Data for review
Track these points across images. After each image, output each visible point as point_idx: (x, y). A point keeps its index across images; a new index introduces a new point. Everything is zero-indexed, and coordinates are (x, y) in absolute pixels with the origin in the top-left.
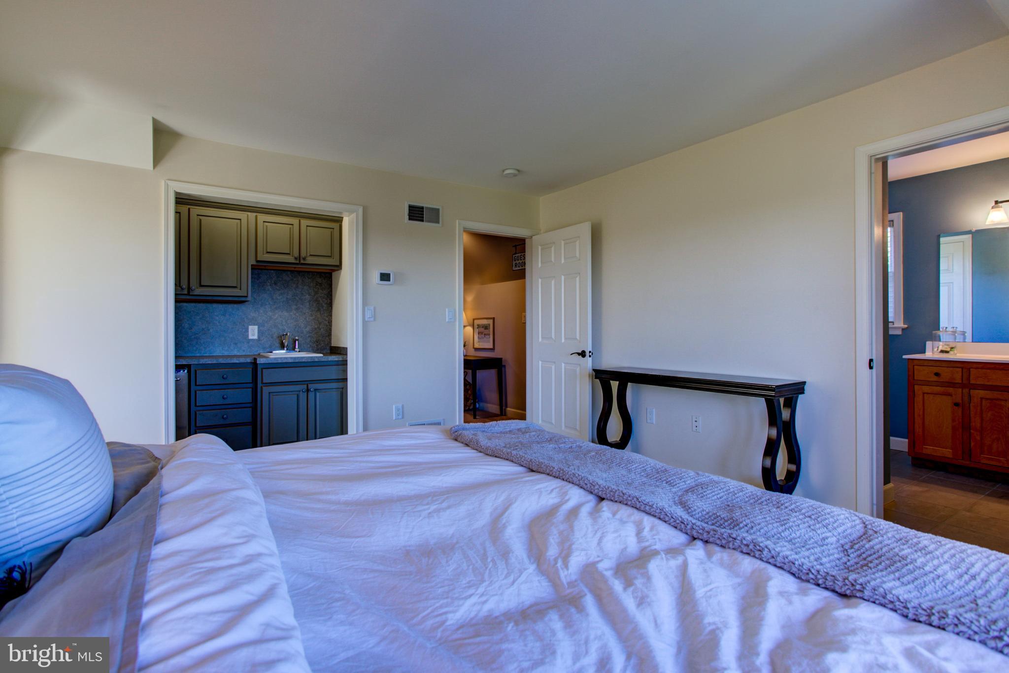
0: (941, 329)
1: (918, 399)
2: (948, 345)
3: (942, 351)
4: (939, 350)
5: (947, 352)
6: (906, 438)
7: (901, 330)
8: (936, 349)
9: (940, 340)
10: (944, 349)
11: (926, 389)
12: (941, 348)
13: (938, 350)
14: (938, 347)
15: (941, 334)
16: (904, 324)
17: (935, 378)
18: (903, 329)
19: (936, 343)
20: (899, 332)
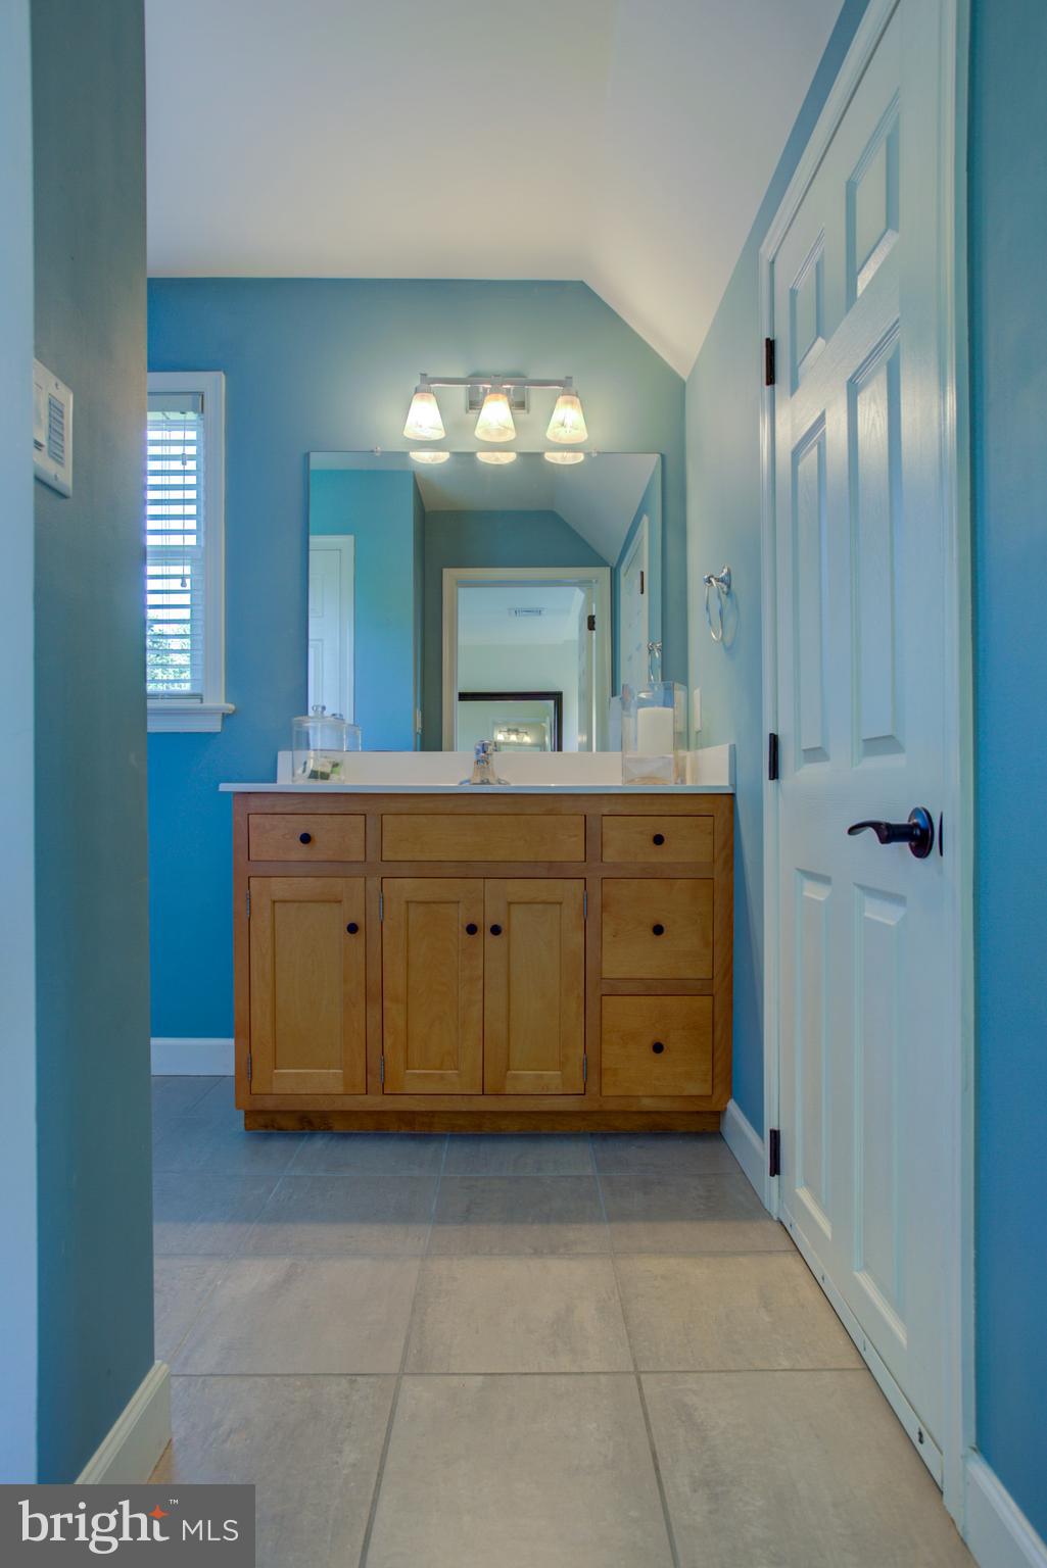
0: (311, 713)
1: (261, 923)
2: (326, 757)
3: (314, 775)
4: (308, 772)
5: (325, 776)
6: (229, 1037)
7: (220, 717)
8: (300, 771)
9: (308, 747)
10: (320, 769)
11: (279, 887)
12: (311, 766)
13: (304, 771)
14: (305, 763)
15: (311, 724)
16: (226, 702)
17: (301, 852)
18: (226, 717)
19: (300, 755)
20: (214, 725)
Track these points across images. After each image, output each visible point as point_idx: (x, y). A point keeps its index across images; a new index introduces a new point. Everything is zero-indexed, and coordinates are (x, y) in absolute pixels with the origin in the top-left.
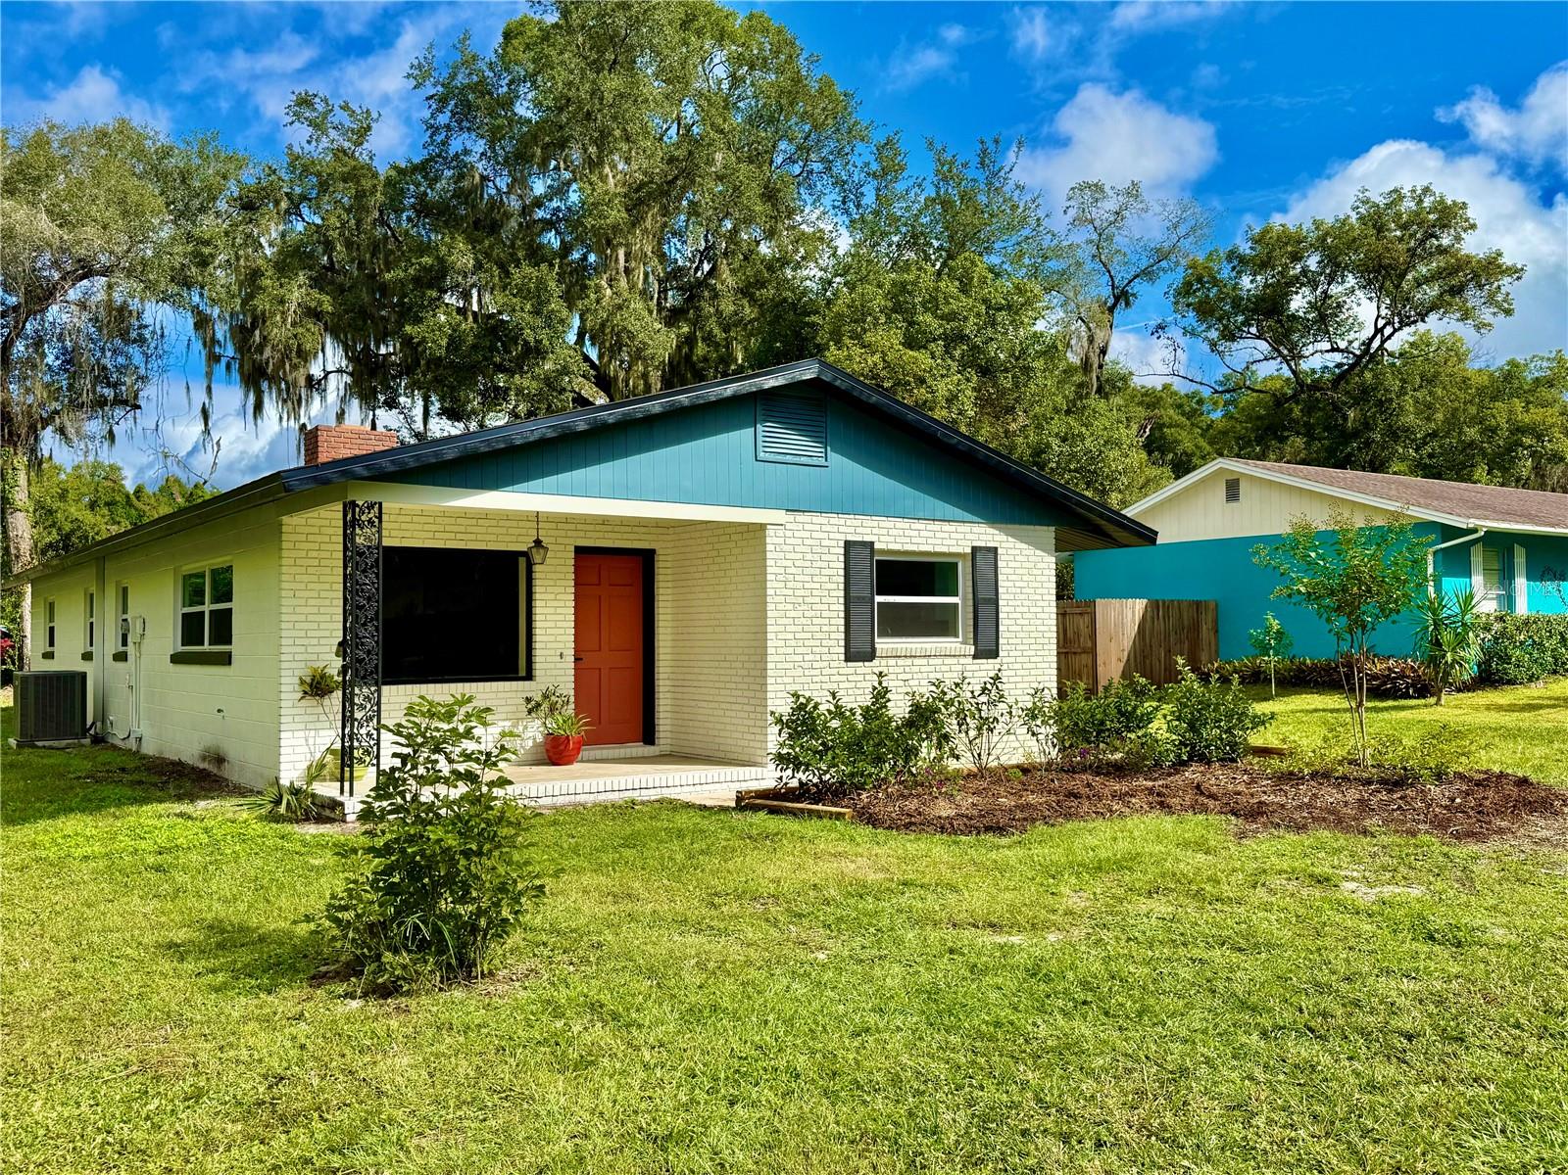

What is required
Reproduce the material above word for word, leaving out the pictures.

Your solution
Track these points across images. After each image, output each visible point as point_idx: (x, y). A point keeps its index across images; a new index introduces a new point. Everything is zero-indexed, and coordinates are (x, y) in absolute pixels with the origin in the top-left.
0: (941, 329)
1: (918, 399)
2: (948, 345)
3: (942, 351)
4: (939, 350)
5: (947, 352)
6: (906, 438)
7: (901, 330)
8: (936, 349)
9: (940, 340)
10: (944, 349)
11: (926, 389)
12: (941, 348)
13: (938, 350)
14: (938, 347)
15: (941, 334)
16: (904, 324)
17: (935, 378)
18: (903, 329)
19: (936, 343)
20: (899, 332)
0: (311, 713)
1: (261, 923)
2: (326, 757)
3: (314, 775)
4: (308, 772)
5: (325, 776)
6: (229, 1037)
7: (220, 717)
8: (300, 771)
9: (308, 747)
10: (320, 769)
11: (279, 887)
12: (311, 766)
13: (304, 771)
14: (305, 763)
15: (311, 724)
16: (226, 702)
17: (301, 852)
18: (226, 717)
19: (300, 755)
20: (214, 725)
Track these points across images. After each image, output each visible point as point_idx: (x, y). A point keeps its index across images; a new index introduces a new point. Everything is zero-indexed, and coordinates are (x, y) in absolute pixels with the origin in the top-left.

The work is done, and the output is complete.